Besser irren heisst, nicht auf den ausgetretenen Wegen der Routine, des banalen Erfolgs, der Bestätigung des Bestehenden zu gehen. Besser irren bedeutet, unsere Ignoranz zu entdecken. Besseres Irren kann man nicht planen oder lernen, es geschieht einfach. Was man freilich lernen und üben kann, ist eine Haltung, die uns auf ein solches Irren vorbereitet, uns dafür öffnet.
Im gleichen Atemzug, in dem ich das sage, muss ich darauf hinweisen, dass eine solche Haltung im Grunde nicht in den heutigen Wissenschaftsbetrieb passt. Wer beim Nationalfonds um Unterstützung eines Projekts ersucht, wird sich hüten, zu schreiben, man wolle ein Gebiet erforschen, um sich darin besser irren zu lernen.

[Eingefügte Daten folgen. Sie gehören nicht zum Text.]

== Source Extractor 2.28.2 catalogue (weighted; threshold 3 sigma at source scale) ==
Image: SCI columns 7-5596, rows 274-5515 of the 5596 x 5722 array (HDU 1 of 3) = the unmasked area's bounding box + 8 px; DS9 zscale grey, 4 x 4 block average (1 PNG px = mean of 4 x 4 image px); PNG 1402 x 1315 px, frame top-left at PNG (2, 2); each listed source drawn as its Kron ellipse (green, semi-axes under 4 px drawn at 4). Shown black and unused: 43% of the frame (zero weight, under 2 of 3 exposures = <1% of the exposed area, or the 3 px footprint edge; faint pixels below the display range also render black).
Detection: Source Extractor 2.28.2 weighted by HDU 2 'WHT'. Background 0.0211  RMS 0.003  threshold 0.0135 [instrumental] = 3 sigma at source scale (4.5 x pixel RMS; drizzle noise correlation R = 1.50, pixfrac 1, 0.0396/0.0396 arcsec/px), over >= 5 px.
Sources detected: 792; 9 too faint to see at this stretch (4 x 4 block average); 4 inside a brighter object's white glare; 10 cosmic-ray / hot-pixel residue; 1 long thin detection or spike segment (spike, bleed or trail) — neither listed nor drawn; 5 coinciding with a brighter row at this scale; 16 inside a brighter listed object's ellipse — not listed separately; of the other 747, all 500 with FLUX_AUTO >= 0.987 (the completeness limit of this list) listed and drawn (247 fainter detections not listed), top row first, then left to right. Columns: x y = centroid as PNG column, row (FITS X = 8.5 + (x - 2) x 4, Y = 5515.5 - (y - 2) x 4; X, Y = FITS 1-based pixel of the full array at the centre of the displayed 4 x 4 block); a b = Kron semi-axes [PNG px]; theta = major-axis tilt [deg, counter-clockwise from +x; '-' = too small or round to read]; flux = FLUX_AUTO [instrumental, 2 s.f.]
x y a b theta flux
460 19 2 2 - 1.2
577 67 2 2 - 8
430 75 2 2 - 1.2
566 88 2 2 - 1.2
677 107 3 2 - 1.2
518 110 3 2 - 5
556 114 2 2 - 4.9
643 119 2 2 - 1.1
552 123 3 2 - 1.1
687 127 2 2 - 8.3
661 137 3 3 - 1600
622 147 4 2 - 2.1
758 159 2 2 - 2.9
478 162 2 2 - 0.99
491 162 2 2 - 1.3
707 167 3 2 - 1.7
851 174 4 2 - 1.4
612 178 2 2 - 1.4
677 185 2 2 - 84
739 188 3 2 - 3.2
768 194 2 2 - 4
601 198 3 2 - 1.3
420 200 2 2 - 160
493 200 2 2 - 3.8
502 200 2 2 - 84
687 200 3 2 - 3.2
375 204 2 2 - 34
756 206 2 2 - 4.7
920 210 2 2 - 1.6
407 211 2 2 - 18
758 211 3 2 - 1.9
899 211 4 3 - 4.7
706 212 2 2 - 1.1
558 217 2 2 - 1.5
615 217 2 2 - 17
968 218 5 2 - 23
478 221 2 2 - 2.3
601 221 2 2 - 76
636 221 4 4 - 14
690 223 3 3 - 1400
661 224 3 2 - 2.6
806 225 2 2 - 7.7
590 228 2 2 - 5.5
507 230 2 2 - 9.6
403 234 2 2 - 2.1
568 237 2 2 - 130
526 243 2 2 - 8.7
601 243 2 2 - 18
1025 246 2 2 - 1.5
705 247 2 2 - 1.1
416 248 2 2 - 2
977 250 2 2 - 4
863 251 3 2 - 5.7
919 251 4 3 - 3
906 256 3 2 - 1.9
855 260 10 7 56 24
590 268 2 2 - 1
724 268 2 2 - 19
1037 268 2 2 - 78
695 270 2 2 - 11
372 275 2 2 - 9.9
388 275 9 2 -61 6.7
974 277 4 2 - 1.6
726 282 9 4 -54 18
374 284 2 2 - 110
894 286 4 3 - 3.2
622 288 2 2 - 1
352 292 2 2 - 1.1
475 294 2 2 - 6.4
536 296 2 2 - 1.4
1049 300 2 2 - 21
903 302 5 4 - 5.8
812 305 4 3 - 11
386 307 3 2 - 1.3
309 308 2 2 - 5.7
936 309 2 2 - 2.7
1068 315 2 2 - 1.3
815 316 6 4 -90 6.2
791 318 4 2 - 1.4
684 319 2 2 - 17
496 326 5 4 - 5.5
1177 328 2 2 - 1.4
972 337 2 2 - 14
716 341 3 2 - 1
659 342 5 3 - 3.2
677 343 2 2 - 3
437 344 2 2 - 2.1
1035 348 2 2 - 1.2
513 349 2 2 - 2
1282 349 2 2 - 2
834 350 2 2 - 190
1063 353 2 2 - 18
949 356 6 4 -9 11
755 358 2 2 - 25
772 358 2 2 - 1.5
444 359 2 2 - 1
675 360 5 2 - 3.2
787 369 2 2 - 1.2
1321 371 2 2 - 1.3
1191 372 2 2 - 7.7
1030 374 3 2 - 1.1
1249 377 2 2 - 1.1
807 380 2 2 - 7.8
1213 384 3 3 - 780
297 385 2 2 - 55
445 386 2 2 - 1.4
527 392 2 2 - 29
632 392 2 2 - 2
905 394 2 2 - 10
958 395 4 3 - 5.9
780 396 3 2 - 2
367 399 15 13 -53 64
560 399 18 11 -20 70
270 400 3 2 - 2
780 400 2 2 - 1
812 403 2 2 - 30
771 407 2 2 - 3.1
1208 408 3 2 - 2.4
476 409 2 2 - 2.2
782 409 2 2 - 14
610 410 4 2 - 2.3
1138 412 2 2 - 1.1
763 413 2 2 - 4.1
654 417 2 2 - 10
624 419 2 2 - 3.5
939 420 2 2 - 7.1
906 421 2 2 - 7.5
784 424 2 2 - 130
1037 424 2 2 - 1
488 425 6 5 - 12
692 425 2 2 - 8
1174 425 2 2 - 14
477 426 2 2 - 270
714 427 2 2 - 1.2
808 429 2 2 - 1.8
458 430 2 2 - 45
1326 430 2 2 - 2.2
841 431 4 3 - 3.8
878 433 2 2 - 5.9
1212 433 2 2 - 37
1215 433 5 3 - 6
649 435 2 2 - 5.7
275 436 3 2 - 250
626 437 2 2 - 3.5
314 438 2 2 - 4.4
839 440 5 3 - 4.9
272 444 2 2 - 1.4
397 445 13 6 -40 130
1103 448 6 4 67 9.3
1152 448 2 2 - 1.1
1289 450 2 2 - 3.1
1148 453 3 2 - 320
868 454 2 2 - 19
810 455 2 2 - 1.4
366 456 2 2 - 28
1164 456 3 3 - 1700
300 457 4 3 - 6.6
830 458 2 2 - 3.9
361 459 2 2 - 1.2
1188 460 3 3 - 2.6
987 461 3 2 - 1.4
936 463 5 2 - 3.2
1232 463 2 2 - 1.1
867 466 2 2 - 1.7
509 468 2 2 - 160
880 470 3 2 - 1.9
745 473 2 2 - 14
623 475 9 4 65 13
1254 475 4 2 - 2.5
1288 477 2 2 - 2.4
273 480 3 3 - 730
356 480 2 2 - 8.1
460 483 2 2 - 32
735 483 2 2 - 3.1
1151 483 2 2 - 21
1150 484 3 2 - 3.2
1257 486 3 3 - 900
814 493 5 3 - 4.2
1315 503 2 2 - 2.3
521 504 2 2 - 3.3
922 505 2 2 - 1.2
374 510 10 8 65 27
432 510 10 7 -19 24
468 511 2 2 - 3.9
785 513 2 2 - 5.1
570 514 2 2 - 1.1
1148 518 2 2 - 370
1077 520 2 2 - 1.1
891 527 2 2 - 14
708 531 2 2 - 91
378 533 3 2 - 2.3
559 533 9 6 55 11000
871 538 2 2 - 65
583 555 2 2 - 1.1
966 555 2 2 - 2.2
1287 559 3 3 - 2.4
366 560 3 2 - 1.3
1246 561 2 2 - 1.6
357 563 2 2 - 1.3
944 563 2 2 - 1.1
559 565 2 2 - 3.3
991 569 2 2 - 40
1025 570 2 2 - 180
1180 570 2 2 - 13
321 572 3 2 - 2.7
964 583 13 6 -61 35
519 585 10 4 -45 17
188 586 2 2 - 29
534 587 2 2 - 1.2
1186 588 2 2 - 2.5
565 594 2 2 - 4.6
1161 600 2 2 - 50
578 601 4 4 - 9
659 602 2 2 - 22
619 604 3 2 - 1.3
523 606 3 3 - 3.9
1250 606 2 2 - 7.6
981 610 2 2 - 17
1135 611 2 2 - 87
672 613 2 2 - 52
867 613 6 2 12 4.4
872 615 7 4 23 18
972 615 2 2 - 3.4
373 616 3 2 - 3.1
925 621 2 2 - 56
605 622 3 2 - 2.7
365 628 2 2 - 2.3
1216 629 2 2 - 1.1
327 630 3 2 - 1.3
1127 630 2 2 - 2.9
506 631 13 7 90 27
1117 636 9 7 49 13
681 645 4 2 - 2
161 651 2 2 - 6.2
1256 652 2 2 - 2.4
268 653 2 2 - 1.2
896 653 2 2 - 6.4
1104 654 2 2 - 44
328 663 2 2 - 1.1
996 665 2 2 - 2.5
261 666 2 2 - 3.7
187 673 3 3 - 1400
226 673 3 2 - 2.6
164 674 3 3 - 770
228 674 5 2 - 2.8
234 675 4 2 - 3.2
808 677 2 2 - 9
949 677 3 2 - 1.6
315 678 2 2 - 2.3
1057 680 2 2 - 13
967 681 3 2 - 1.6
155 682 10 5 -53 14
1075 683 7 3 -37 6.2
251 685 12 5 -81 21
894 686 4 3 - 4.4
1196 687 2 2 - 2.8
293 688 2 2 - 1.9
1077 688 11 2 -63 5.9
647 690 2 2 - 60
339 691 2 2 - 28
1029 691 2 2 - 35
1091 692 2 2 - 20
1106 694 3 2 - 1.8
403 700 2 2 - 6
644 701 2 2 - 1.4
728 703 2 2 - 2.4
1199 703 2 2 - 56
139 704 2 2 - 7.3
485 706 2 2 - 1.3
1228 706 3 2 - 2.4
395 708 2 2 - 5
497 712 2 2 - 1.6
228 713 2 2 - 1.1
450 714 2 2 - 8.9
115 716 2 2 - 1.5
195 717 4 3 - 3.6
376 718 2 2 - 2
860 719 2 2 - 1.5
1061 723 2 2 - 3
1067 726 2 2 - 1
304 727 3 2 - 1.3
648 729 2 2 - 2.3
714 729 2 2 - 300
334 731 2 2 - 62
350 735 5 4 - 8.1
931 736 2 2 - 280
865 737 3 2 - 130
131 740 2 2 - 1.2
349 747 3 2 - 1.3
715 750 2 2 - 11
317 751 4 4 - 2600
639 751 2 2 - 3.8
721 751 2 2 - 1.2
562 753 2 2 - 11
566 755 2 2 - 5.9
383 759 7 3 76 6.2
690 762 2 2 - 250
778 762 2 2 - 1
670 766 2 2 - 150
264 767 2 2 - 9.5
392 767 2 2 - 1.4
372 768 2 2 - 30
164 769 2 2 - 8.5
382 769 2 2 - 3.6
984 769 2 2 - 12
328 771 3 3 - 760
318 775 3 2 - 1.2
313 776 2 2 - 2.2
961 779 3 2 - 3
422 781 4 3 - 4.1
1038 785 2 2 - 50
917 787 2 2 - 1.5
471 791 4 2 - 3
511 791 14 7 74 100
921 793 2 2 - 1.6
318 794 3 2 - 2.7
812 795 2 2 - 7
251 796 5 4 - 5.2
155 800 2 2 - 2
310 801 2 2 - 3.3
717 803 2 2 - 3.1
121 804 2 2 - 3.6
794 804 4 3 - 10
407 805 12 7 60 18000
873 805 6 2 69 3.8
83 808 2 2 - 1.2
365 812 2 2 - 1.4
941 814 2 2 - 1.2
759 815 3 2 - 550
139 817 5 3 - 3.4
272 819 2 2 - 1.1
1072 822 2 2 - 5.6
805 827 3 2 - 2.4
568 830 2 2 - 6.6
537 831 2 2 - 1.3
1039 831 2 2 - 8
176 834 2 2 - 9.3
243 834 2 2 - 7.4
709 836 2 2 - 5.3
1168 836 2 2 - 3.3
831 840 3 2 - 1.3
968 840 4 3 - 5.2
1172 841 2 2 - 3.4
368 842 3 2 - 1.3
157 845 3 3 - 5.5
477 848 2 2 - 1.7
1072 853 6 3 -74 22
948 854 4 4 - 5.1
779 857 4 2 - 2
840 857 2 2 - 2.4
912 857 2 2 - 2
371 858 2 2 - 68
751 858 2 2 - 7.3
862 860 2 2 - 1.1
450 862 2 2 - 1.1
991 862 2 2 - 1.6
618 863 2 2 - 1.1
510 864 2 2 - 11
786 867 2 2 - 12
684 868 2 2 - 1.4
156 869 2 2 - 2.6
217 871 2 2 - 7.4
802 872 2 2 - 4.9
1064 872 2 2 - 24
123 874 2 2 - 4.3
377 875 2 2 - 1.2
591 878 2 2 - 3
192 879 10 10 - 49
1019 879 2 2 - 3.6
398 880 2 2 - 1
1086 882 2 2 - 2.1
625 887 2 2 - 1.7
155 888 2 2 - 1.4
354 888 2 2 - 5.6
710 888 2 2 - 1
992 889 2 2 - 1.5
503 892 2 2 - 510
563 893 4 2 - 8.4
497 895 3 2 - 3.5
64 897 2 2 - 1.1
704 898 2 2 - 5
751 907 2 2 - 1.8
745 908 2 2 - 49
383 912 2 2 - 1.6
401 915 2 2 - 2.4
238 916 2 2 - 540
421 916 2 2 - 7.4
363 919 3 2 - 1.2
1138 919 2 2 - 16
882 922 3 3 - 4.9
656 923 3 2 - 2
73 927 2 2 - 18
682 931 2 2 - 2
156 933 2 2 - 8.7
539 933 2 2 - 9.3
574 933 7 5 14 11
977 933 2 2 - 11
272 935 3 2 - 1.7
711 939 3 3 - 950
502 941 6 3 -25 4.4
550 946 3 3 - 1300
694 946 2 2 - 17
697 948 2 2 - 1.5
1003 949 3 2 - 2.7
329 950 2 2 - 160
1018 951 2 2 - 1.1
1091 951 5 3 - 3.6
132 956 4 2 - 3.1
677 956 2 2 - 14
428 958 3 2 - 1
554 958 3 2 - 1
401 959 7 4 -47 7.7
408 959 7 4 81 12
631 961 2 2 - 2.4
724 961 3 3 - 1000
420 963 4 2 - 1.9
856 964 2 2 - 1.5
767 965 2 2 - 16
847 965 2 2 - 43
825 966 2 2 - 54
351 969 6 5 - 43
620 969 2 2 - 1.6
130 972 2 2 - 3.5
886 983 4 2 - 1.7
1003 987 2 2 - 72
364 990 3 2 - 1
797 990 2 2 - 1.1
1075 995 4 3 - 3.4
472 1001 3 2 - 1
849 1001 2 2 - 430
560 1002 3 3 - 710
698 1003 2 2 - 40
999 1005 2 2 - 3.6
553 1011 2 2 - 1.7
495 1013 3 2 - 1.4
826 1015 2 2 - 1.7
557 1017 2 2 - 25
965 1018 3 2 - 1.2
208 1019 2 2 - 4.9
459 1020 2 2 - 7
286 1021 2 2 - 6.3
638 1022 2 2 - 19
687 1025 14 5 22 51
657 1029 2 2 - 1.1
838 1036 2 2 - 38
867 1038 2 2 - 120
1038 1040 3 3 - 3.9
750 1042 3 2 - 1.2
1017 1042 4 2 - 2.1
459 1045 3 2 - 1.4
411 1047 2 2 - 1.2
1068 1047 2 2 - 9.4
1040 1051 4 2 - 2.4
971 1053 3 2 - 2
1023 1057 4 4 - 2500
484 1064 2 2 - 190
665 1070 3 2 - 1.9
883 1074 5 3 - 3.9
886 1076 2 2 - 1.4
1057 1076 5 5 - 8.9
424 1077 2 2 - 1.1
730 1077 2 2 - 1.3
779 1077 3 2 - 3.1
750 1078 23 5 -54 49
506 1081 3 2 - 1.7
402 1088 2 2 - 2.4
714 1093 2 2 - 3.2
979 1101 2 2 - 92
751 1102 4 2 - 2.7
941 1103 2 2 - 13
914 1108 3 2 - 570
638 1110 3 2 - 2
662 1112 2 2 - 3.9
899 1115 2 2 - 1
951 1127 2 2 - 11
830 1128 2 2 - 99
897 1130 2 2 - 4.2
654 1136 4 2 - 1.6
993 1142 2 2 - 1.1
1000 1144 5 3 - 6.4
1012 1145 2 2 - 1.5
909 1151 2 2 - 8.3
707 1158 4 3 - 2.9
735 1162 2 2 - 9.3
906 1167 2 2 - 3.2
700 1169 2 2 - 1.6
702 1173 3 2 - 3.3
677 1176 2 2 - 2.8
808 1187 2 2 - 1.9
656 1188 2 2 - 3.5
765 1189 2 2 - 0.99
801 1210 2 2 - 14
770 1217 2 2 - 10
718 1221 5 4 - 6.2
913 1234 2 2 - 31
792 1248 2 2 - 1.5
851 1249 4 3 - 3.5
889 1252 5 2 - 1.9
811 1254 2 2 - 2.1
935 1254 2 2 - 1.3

Und dennoch wäre dies die zutreffendste und auch aufrichtigste Charakterisierung von Wissenschaft: Die Kunst des klugen Irrens. Das heisst nicht, dass sie uns nur auf Irrwege führt, auch schliesst das nicht die Ausbeute robuster Erkenntnisse aus. Ich meine nur, dass wir damit den inneren Antrieb der wissenschaftlichen Erkenntnissuche – ihren Eros – besser umschreiben als mit dem Begriff der Wahrheitssuche.
Homo errans
Wir schmeicheln uns mit dem Label Homo sapiens – der wissende, vernünftige Mensch –, um daran unsere Einzigartigkeit im gesamten Naturreich festzumachen. Meiner Meinung nach wäre es besser, von Homo errans – vom irrenden, irrenkönnenden Menschen – zu sprechen. Das zeichnet unsere spezifischen Erkenntnisfähigkeiten angemessener aus. Im Besonderen setzt uns diese Charakterisierung in die Lage, sowohl die negative wie die positive Seite des Irrens zu sehen. Die negative Seite, das sind die Pseudogewissheiten, sozusagen die gefrorenen Irrtümer. Die positive Seite, das ist das Immer-wieder-Aufbrechen starrer Meinungen, sozusagen die verflüssigende Funktion des Irrtums.
Der Homo errans ist der Mensch, der seinen Weg selber sucht, dabei vielleicht Irrwege betritt, auf Abwege gerät, Holzwege einschlägt. Nur wer sich irren und verirren kann, kann auch fragen. Und sich verändern. Und geistig reifen.